▶ SOURCE EXTRACT
----

Expression and distribution of GAP‐43 in human astrocytes in culture

Abstract

By combining mRNA analysis and immunocytochemistry, we investigated the expression of the growth associated protein 43 (GAP-43) in enriched populations of astrocytes, obtained from mixed cultures of human fetal brains. Total cellular RNA was extracted from cell pellets and reverse transcribed into cDNA; cDNA was subjected to PCR amplification using primers specific for GAP-43 and PCR products were separated through polyacrylamide gels. Double immunofluorescence staining was performed on dissociated cell cultures using antibodies to glial fibrillary acidic protein (GFAP) and to GAP-43. Results showed that both transcription and translation for GAP-43 occur in cultured astrocytes. GAP-43 immunoreacting material was detected in the cell processes and diffusely in the cytoplasm of GFAP-positive astrocytes, during early stages of maintenance in vitro. In older cultures, GAP-43 immunoreactivity persisted in a large percentage of cells, with a tendency to accumulate in perinuclear areas. These observations provide evidence that GAP-43 is not restricted to neuronal cells. The close spatial association with cytoskeletal constituents, as observed in astrocytes, suggests a role for this protein in the control of cell shape, motility and adhesion processes.

----

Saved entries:
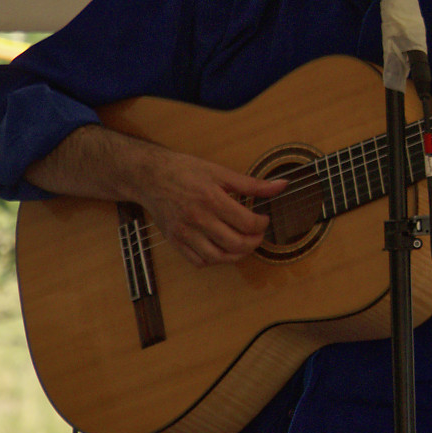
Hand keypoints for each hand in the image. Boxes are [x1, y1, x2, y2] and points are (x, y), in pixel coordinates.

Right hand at [133, 148, 286, 266]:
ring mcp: (184, 233)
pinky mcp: (175, 241)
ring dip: (237, 255)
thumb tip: (282, 185)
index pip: (246, 223)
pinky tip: (222, 249)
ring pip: (218, 258)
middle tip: (257, 234)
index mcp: (211, 199)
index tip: (264, 219)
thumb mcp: (220, 172)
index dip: (262, 224)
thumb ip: (253, 183)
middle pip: (235, 244)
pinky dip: (214, 260)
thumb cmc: (185, 171)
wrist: (149, 176)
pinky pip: (198, 261)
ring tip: (244, 244)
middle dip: (254, 242)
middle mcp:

----

▶ EXERCISE
Using the abstract, explain in one to three sentences why GAP-43 is proposed to have a role in controlling cell shape, motility and adhesion. The records are separate material with no connection to the abstract.

▶ ANSWER TO THIS PROBLEM
The proposal rests on the close spatial association of GAP-43 with cytoskeletal constituents seen in the astrocytes.